It would be nice if they finally pulled their fingers out and got with the inflation program. They seem to be as slow as the FED in getting things right.
My opinion is they are used to cheap money and are struggling to give it up. Just my Opinion, I could be wrong.
Banks are only interested in CDs when they need money to support their lending. And then only when it's cheaper than borrowing from the Fed window or they exceed the Fed window borrowing limits. With increased loan rates loan demand will most likely drop, so it may be a long time before banks are in a position to require deposits and compete on rates.
We will be very lucky if inflation would stay as it is.Based on Fed statements made, it is supposed to be +3% this year over previous.
https://www.bankrate.com/banking/federal-reserve/how-much-will-fed-raise-rates-in-2022/
think it will get close to 4% on a 5 year cd?
Based on Fed statements made, it is supposed to be +3% this year over previous.
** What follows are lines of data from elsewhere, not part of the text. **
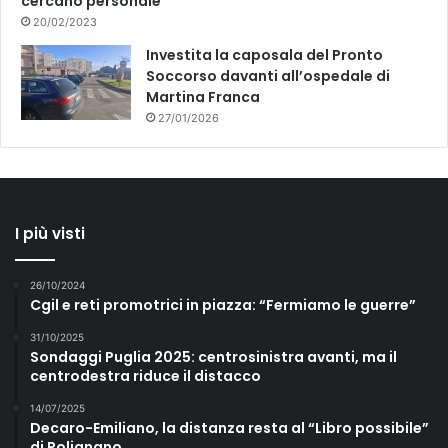
cercano personale
20/02/2023
Investita la caposala del Pronto
Soccorso davanti all’ospedale di
Martina Franca
27/01/2026
I più visti
26/10/2024
Cgil e reti promotrici in piazza: “Fermiamo le guerre”
31/10/2025
Sondaggi Puglia 2025: centrosinistra avanti, ma il
centrodestra riduce il distacco
14/07/2025
Decaro-Emiliano, la distanza resta al “Libro possibile”
di Polignano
https://www.bankrate.com/banking/federal-reserve/how-much-will-fed-raise-rates-in-2022/
Good points, and I'm also of the mind that inflation won't be fixed by just 3% of rate increases.We will be very lucky if inflation would stay as it is.
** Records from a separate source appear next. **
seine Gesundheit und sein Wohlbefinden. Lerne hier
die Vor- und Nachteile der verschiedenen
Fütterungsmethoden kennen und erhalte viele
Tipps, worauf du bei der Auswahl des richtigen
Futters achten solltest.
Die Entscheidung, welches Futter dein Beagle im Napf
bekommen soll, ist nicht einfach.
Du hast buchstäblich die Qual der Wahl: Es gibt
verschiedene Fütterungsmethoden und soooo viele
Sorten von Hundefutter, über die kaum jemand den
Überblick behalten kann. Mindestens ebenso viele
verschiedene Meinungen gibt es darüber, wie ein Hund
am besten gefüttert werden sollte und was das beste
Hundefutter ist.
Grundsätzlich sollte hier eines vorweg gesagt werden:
Based on my experience last year, buying a new car, I would guess that inflation would jump higher. The supply chains only had worsen much more since last year, fueled by Ukraine war, Chinese COVID shut down and our enormous Debt what will require much bigger chunk of our Budget (we also have enormous deficit what needs to be covered somehow). There would be less goods for all the money we print. I am not waiting for the 3% CDs to reload at maturity and buying Farm land (syndicated) instead.